Leo llevó a Inter a ganar su primera MLS y reafirmó que su legado trasciende las fronteras de Europa.
Ratificó que la grandeza trasciende los años y las estadísticas. Lionel Messi lo hizo de nuevo. A su estilo. No solamente fue el orfebre del histórico título que consagró por primera vez a Inter Miami. Tuvo a la Major League Soccer bajo su suela durante toda la temporada. El rosarino más famoso de la modernidad demostró que desde su llegada a la MLS, su impacto en la liga no solo elevó el nivel competitivo del campeonato, sino que también desafió la percepción de que la élite del fútbol se reduce a Europa. A sus 38 años dejó en claro una vez más que todavía puede sorprender y seguir escribiendo páginas doradas. Por algo es la leyenda viviente y el máximo referente a imitar para nuevas generaciones. Desde el potrero de Abanderado Grandoli que el 10 no deja de sorprender y eclipsar al mundo.
La juventud y la velocidad parecen dictar las reglas del juego en la actualidad. No obstante. Leo continúa demostrando que él juega a la pelota. Lo hace con pasión y marcado sacrificio, claro está.
El rosarino no solo dejó sentado que sigue vigente en el deporte más popular y pasional del planeta. Se consolidó como uno de los protagonistas indiscutibles de la Major League Soccer (MLS). Y no precisamente por haber conquistado reciente el máximo título a nivel fútbol en Estados Unidos, sino porque además dejó desde su primer día una huella imborrable en su nueva casa: Inter Miami.
Una temporada brilante
Leo dejó atrás una temporada que raya lo sublime. Lo suyo fue realmente extraordinario. Alcanzó cifras que muchos consideraban inalcanzables a su edad. Clavó 46 goles y 29 asistencias en la MLS. Una bestia inquebrantable. Confirmó que su talento sigue intacto. Que no tiene tierra pese al paso del tiempo.
Sus números no solo reflejan su insaciable capacidad goleadora y su visión de juego. También su liderazgo y fuerte compromiso en cada presentación. A tal punto desde su actuación en los playoffs que todo viene siendo simplemente espectacular.
No solo porque marcó desde entonces seis goles y metió nueve pases de gol que llevaron a Inter Miami a su primer título de la MLS Cup en la historia del club, tras vencer al Vancouver Whitecaps 3 a 1. La Pulga, demostró que su influencia va más allá de los goles. Es un generador de juego. Un creador y encantador de oportunidades en momentos decisivos.
Pero hay más. Messi sumó su 47° título en su carrera y se afianzó como el futbolista más ganador de la historia, un récord que refleja no solo su talento individual sino también su capacidad para adaptarse y triunfar en diferentes contextos y ligas.
Es un claro ejemplo de disciplina y pasión por el fútbol. Esas cualidades vienen marcando su carrera desde sus primeros pasos en Abanderado Grandoli, su paso por Newell’s hasta llegar a Barcelona para luego emigrar a París y luego recalar y revolucionar a nivel deportivo y marquetinero todo Estados Unidos.
Porque su llegada a la MLS y su impacto en la liga no solamente elevaron de manera relevante el nivel competitivo del campeonato.

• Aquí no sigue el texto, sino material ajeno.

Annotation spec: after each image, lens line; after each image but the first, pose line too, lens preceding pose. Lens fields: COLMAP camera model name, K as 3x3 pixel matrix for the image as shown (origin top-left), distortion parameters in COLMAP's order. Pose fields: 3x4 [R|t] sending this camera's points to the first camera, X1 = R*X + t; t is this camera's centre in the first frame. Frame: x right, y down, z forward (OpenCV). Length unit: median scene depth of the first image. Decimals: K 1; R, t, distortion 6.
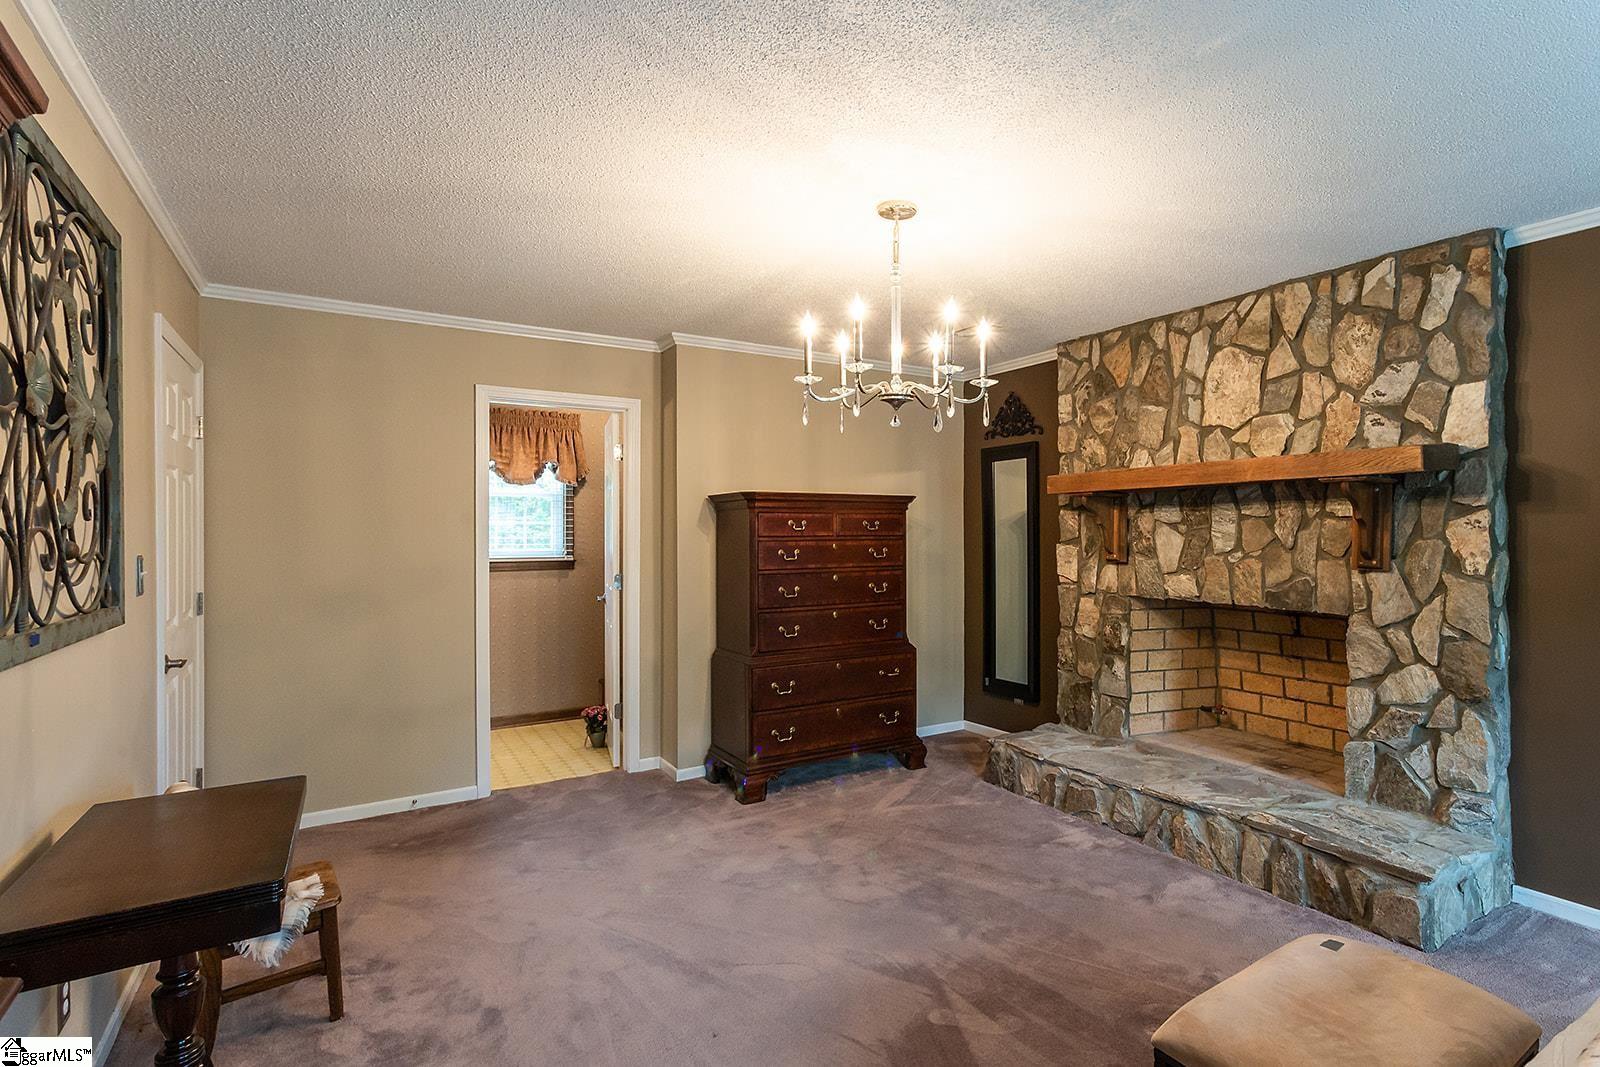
lens RADIAL K [[759.0, 0, 818.3], [0, 759.0, 533.1], [0, 0, 1]] dist [0.002408, 0.001993]
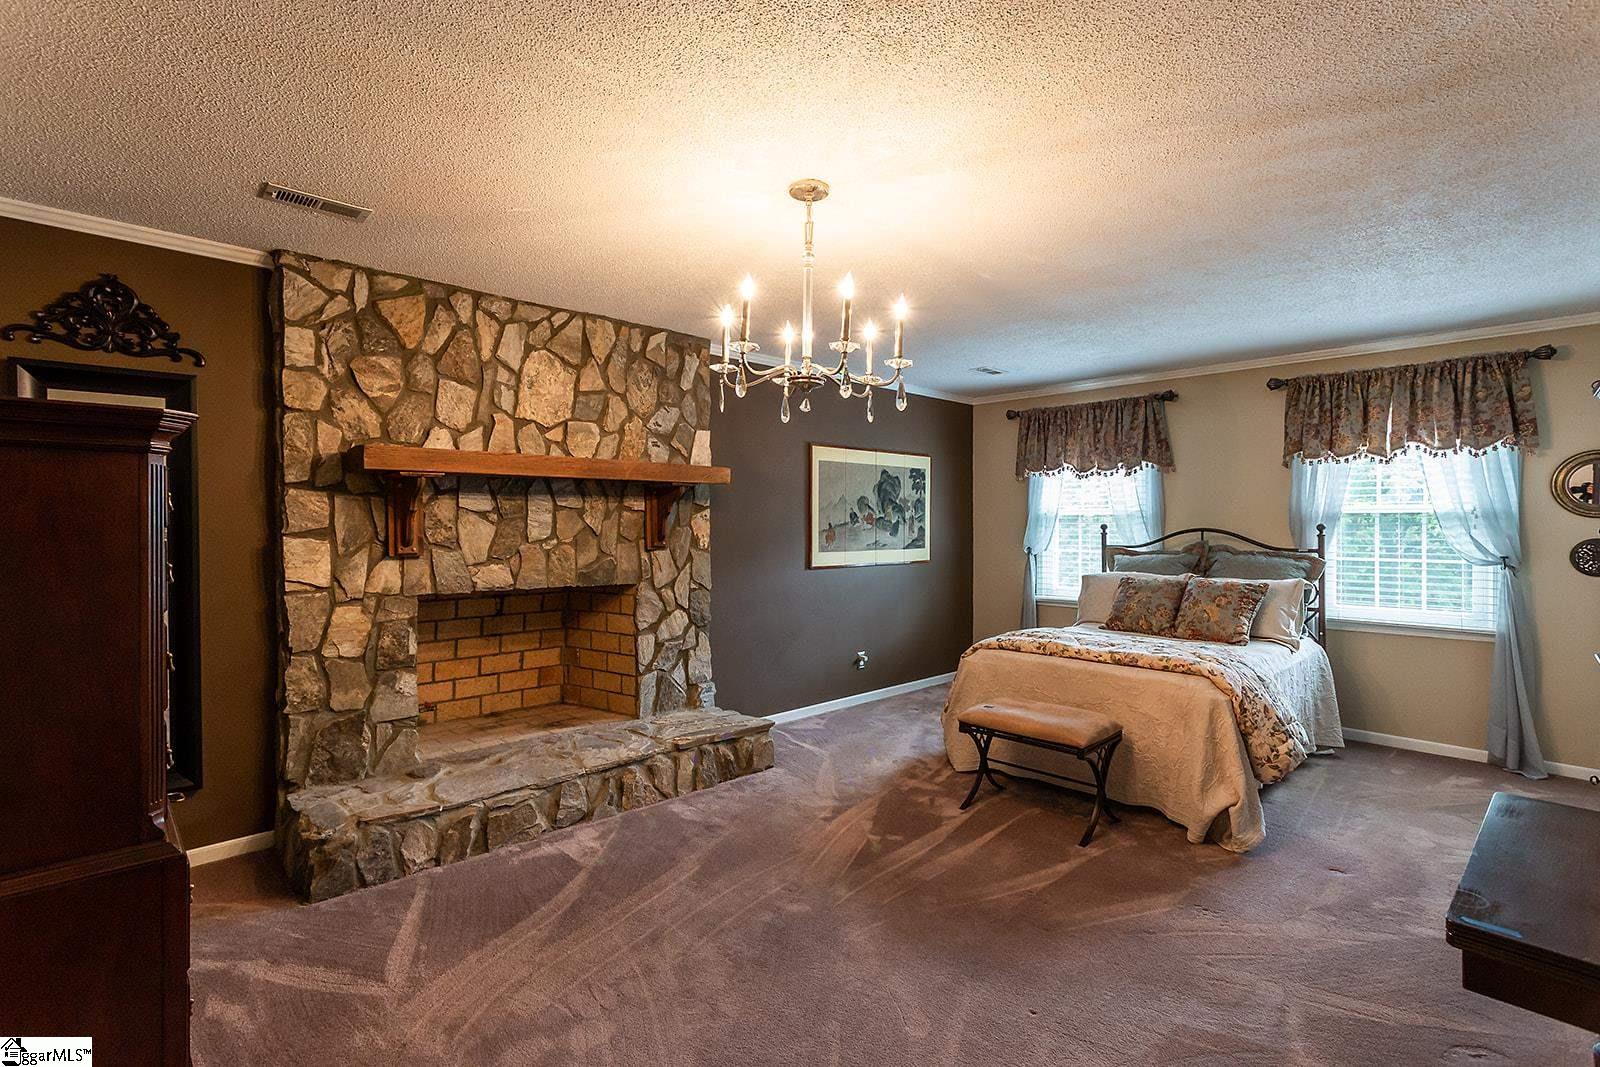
lens RADIAL K [[759.0, 0, 824.2], [0, 759.0, 527.3], [0, 0, 1]] dist [0.002408, 0.001993]
pose [[-0.211988, -0.003527, 0.977266, -0.604249], [-0.001778, 0.999993, 0.003223, 0.002846], [-0.977271, -0.001054, -0.211992, 0.844505]]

Messi hizo que se mirara el fútbol estadounidense.
Además, en un escenario donde el Mundial 2026 se acerca, este nuevo logró de Leo demostró que el rosarino parece tener aún mucho más para ofrecer. Y eso alimenta y potencia la ilusión de los argentinos en la previa de la cada vez más cerca Copa del Mundo.
Sobre todo porque se lo ve en plena forma y recargado. La rápida comparación con su mejor momento en Barcelona puede ser inevitable, pero lo cierto es que logró mantenerse relevante en un fútbol cada vez más competitivo, pese al paso del tiempo.
Su creciente historia en la MLS y en la selección argentina es un testimonio de que la verdadera grandeza no tiene límites de edad. Tampoco ni fronteras. La Pulga sigue siendo un fuera de serie vigente. Desafía y deja en off side cualquier pronóstico previo. Pero siempre se las ingenia y deja una huella imborrable en la historia del fútbol. Juegue donde juegue. Por algo es el rey. Y bien rosarino, claro está.